The hotline was first used during the Six Day War between Egypt and Israel in June, 1967. The Soviet Black Sea Fleet and the US 6th Fleet were both operating in the Mediterranean at that time and both fleets had elements located close to the war zone. To avoid any confusion about intentions, Moscow and Washington kept each other informed of their fleets’ operations until the war was over.
The 1970’s saw relatively heavy use of the hotline, much of it outside the agreed-upon parameters put in place when the system was established. It was used during the 1971 Indo-Pakistan War, the 1973 Arab-Israeli War, the 1974 Turkish invasion of Cyprus and in 1979 when the Soviets invaded Afghanistan. None of these events rose to the level of a nuclear standoff between the two superpowers, but the use of the line allowed leaders to discuss events in real time, something that would have been difficult using normal diplomatic procedures.

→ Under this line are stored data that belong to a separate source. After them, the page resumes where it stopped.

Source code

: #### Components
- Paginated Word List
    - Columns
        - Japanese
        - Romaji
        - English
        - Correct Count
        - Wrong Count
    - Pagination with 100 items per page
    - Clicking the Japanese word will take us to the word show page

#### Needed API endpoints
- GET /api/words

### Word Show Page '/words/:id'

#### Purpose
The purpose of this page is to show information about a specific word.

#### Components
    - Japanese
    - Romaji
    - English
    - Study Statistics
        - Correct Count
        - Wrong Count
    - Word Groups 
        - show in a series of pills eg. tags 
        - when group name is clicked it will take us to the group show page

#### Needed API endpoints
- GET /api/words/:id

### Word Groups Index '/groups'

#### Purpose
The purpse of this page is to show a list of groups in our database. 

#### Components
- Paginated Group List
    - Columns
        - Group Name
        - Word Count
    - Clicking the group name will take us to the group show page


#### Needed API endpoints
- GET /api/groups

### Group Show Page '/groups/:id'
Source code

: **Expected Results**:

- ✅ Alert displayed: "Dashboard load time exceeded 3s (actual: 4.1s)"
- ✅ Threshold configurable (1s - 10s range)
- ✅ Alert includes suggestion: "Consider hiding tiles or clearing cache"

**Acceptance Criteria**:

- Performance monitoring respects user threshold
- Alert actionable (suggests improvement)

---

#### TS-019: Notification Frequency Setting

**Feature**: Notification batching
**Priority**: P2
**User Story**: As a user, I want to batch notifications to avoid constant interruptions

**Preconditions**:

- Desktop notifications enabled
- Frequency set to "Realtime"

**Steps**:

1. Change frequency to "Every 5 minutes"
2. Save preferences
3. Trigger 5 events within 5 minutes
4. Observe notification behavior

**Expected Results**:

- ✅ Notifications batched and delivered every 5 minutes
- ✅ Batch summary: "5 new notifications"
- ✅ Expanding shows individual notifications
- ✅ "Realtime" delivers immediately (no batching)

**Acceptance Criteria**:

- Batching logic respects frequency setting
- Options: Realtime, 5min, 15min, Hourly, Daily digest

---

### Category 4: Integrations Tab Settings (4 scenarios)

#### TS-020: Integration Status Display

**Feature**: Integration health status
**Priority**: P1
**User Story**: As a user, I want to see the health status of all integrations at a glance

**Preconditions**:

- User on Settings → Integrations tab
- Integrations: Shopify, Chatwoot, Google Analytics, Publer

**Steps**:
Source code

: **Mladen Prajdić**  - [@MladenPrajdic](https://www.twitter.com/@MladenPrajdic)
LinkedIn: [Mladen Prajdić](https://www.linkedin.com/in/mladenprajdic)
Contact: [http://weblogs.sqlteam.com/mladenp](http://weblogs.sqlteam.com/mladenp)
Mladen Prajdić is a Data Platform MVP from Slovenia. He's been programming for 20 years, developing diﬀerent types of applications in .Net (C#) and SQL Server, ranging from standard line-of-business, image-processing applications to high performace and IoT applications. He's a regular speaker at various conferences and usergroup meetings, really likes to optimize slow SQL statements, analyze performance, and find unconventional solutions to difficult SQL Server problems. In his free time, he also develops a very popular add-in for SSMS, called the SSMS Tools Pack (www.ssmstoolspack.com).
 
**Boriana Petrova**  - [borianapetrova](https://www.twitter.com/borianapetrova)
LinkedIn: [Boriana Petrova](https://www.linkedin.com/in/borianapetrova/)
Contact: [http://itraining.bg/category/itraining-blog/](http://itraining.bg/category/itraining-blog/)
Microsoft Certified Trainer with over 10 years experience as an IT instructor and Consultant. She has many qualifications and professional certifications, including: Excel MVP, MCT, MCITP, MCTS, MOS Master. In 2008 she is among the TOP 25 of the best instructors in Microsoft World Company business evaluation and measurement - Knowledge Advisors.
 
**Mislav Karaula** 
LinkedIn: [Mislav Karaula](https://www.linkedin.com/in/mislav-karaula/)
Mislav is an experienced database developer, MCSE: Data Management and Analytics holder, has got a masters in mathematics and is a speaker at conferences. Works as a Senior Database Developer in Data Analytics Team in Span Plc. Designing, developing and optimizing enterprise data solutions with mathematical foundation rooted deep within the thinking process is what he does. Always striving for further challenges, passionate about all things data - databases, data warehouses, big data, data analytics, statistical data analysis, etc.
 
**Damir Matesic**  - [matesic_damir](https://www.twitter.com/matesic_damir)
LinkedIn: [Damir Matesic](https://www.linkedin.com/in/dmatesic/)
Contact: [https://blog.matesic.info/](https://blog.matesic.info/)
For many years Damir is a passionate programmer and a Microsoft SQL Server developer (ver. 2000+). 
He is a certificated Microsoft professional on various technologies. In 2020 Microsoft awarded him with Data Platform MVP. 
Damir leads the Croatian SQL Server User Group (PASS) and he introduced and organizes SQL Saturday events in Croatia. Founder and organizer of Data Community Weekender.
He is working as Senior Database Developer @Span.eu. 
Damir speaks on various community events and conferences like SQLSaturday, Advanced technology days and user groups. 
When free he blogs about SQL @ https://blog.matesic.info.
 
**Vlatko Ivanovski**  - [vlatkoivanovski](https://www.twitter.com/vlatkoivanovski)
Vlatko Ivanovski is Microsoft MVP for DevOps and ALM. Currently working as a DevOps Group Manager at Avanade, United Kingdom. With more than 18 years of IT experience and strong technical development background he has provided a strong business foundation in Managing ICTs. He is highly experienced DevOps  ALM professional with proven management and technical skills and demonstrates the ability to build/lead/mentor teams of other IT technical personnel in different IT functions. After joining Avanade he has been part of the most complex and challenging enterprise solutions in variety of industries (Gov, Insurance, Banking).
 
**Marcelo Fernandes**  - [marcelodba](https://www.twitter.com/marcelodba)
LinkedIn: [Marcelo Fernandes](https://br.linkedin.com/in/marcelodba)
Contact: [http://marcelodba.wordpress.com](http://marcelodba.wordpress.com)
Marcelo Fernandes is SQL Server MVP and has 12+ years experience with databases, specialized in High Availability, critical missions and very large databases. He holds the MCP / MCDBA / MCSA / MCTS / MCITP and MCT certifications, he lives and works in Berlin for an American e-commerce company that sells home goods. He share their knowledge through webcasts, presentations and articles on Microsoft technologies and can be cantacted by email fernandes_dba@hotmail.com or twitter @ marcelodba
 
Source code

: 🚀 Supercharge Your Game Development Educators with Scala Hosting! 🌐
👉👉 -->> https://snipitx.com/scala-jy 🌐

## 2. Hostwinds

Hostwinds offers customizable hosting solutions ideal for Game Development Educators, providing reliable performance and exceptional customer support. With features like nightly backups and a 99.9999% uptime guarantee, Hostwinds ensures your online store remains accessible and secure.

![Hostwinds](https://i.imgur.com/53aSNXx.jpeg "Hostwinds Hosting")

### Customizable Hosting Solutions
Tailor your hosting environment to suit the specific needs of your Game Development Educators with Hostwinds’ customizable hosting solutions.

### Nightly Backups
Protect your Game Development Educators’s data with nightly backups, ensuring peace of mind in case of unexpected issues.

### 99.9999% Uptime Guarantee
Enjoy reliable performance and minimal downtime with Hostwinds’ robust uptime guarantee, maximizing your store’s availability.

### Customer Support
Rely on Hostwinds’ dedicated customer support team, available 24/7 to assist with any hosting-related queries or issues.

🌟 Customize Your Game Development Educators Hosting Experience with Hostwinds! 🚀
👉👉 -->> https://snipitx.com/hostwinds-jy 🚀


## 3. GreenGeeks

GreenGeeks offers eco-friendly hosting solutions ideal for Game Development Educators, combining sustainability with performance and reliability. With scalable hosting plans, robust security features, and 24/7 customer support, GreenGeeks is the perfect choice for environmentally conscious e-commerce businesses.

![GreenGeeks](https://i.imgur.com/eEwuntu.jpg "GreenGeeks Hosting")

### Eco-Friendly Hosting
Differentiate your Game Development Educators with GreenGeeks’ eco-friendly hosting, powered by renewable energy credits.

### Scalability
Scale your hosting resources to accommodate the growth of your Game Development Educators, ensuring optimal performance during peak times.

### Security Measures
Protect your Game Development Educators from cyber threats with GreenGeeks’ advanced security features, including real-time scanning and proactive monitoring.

The hotline was used several times during the 1980’s, but less frequently than during the previous decade. The line had gone through a rolling upgrade between 1971 and 1978, a process that included the addition of fax machines on each end so documents and photographs could be exchanged. It was during this time that the backup radio link was discarded in favor of two geosynchronous satellites, one Soviet and one American. Another upgrade in 1986 saw the use of newer satellites and faster transmission capabilities.
There have doubtless been upgrades to the hotline in the past 25 years, but technical details have yet to be made public. The system is still active and in use, despite the fact that one of the original agreement's signatories, the Soviet Union, no longer exists. Today, the hotline links the governments of the United States and Russia, who between them own the vast majority of the nuclear weapons on the planet. Other hotlines now connect various seats of power around the world, the latest being a direct connection between India and Pakistan, in use since June, 2004.
So did the hotline between Washington and Moscow prevent the Cold War from becoming hot? We may never know for sure. While some of the incidents in which the system was used have been publicized, it is probable that many have not and may never be. What is certain is that the Red Phone, as the Soviets liked to call the hotline, made a nuclear exchange less likely due simply to its existence.